アジアでは韓国の躍進が目立つが、これは徴兵制による大規模な人員と、活発な兵器産業によるものだ。日本は「質」では世界トップクラスだが、「量」では周辺国に劣る。
欧州はウクライナ戦争を機に再軍備を進めており、今後数年でランキングに変動が起きる可能性がある。
中東は依然として不安定で、イスラエル、イラン、トルコ、エジプト、サウジアラビアなどが複雑な関係を持つ。
そして、最も重要なことは、ランキングは単なる数字であり、実際の戦争の結果を決めるのは数字だけではないということだ。
同盟関係、地理的条件、士気と練度、政治的意志、経済力、技術力——これらすべてが絡み合って、国家の安全保障は成り立っている。
数字だけでは測れないもの
正直に言おう。
ランキングは参考にはなるが、絶対的な指標ではない。
軍事力の本質は、「国を守る意志」と「それを実現する能力」の両方にある。いくら立派な装備があっても、使う人間の士気が低ければ意味がない。逆に、装備が劣っていても、高い士気と練度で補える部分もある。
ウクライナ戦争は、まさにそのことを証明した。数の上ではロシアが圧倒的に有利だったが、ウクライナ軍は祖国を守る強い意志で戦い続けている。
日本の自衛隊を誇りに思う
最後に、個人的な思いを述べさせてほしい。
私は、自衛隊を誇りに思う。
世界第8位という順位、防衛費GDP比1%台という制約、「専守防衛」という縛りの中で、自衛隊は最大限の努力をしてきた。10式戦車、たいげい型潜水艦、F-35──日本の技術者と自衛官が生み出した装備は、世界に誇れるものだ。
もちろん、課題はたくさんある。
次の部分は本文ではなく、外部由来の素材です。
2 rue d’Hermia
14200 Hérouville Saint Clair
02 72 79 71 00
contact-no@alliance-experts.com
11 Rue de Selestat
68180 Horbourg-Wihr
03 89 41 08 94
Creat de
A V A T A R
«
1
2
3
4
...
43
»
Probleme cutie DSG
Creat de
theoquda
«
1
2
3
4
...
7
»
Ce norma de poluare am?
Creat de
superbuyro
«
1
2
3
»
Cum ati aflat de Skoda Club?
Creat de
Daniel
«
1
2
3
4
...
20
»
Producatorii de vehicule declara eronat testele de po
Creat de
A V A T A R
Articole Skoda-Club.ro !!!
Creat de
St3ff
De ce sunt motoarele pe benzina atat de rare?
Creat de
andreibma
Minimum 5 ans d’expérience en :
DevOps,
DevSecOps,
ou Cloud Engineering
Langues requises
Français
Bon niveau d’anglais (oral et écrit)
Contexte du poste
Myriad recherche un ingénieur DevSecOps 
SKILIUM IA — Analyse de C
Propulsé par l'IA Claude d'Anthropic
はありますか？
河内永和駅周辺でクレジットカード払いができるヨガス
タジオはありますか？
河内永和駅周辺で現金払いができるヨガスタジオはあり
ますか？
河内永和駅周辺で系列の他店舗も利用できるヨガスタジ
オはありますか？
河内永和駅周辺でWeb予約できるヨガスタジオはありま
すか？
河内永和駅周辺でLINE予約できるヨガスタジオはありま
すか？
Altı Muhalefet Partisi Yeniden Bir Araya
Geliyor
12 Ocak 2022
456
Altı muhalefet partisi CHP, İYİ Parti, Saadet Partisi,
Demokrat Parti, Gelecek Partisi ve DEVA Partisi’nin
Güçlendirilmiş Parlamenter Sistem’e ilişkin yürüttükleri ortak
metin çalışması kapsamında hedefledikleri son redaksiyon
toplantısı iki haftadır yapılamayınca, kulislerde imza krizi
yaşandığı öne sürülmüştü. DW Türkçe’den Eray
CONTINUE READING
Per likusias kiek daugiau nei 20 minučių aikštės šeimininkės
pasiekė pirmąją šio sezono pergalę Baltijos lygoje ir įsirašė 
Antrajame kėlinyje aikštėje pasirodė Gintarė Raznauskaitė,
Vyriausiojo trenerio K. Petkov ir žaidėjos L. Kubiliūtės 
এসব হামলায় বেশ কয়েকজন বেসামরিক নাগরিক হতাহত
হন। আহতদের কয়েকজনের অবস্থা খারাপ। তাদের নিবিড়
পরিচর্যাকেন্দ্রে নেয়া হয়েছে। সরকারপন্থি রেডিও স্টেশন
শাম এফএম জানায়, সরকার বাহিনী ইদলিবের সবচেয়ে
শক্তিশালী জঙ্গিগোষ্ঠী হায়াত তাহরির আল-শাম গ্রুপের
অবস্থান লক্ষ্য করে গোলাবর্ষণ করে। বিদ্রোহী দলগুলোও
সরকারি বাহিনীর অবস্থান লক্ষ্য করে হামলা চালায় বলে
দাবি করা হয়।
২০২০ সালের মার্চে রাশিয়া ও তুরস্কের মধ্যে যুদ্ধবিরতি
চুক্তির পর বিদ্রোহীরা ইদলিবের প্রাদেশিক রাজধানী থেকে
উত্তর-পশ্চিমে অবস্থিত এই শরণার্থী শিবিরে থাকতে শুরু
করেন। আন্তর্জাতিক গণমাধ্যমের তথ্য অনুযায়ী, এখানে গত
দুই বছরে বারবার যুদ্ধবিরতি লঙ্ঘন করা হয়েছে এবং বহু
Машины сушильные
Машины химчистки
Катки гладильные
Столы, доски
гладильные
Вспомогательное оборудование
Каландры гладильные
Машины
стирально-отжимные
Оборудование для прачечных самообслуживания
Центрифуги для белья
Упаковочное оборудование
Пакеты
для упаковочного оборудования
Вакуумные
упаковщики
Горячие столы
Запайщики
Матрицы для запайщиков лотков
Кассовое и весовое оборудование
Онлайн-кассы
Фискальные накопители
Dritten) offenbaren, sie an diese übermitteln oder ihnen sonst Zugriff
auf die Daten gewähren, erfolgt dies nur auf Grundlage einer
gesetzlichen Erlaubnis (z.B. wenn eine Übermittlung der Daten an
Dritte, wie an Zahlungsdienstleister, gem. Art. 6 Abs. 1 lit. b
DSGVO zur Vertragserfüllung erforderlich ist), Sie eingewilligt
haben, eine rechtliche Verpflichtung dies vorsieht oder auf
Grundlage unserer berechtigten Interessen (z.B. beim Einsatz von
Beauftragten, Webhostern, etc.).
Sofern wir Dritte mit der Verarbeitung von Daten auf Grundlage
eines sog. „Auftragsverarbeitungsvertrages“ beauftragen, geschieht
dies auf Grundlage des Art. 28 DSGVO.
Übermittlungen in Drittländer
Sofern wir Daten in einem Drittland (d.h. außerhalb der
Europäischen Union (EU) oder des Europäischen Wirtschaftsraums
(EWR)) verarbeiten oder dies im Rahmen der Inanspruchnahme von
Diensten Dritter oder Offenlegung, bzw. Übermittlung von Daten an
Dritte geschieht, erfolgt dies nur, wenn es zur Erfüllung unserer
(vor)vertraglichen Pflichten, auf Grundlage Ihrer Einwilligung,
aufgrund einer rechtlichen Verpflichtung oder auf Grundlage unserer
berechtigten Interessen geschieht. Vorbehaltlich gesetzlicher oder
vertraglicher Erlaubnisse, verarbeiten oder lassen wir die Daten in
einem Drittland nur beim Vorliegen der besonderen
人員不足、弾薬の備蓄、継戦能力、サイバー防衛……。改善すべき点は山積している。
しかし、私は信じている。
日本の自衛隊は、いざという時、必ず国を守ってくれると。
その時のために、私たちも「国を守る意志」を持ち続けなければならない。ランキングの数字を知ることは、その第一歩だと思う。
世界の軍事バランスを知り、日本の立ち位置を理解する。その上で、この国の安全保障をどうすべきか、考える。
それが、この記事を読んでくれたあなたに伝えたかったことだ。